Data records
--

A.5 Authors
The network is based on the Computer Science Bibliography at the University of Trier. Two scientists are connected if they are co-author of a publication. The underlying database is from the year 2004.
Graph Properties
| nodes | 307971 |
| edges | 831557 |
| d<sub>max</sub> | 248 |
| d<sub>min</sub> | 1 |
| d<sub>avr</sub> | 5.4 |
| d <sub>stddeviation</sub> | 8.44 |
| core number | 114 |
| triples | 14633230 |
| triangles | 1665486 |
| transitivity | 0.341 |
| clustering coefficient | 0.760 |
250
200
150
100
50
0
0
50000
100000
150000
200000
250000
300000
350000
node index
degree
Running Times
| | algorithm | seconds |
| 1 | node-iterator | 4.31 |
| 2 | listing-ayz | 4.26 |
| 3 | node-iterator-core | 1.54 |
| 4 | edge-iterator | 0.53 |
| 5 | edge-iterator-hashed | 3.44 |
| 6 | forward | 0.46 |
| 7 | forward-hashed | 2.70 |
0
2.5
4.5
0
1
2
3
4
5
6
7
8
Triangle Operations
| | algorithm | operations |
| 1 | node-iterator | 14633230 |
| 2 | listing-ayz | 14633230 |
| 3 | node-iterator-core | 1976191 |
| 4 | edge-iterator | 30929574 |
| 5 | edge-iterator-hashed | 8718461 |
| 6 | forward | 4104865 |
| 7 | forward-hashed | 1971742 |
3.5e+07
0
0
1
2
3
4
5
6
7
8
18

--

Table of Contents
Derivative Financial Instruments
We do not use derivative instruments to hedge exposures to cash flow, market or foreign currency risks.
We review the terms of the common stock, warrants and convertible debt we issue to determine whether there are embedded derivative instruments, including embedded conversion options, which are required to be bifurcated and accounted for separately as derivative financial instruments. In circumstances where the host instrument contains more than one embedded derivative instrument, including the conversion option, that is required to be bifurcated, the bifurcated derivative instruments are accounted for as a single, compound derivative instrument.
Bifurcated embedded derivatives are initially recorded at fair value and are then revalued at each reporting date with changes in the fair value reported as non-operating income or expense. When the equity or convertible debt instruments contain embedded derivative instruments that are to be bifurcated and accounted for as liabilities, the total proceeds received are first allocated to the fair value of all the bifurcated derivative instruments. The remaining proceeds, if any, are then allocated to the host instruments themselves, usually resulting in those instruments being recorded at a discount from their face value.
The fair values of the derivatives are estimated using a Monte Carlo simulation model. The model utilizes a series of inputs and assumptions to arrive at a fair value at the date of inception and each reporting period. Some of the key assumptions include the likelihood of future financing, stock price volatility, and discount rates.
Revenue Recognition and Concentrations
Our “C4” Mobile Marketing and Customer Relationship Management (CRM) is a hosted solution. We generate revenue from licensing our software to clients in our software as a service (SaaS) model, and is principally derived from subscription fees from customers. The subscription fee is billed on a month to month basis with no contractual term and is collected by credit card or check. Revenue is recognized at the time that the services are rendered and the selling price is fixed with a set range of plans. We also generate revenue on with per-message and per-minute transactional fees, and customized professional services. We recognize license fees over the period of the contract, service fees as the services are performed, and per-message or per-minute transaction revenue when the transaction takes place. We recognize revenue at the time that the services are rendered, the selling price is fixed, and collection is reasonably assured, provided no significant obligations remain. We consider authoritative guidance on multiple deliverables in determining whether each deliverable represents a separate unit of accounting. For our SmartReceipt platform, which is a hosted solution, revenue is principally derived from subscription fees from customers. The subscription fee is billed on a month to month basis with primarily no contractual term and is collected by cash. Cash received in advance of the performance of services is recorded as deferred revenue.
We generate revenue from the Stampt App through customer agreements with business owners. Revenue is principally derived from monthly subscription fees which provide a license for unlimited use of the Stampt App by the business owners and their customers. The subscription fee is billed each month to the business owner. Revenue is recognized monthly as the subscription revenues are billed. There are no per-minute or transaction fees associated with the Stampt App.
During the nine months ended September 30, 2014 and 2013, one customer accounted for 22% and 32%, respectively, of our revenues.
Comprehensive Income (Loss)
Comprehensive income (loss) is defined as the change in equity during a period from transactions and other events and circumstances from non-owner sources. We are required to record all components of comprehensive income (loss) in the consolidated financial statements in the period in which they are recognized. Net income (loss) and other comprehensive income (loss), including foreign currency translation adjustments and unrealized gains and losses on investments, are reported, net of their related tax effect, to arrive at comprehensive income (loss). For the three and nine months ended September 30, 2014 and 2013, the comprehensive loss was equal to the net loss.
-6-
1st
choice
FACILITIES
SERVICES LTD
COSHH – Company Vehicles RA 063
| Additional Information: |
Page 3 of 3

--

- PROMPT
Only the lines of the data holding the string "listing" are wanted; copy each of them.

- COMPLETED EXERCISE
| 2 | listing-ayz | 4.26 |
| 2 | listing-ayz | 14633230 |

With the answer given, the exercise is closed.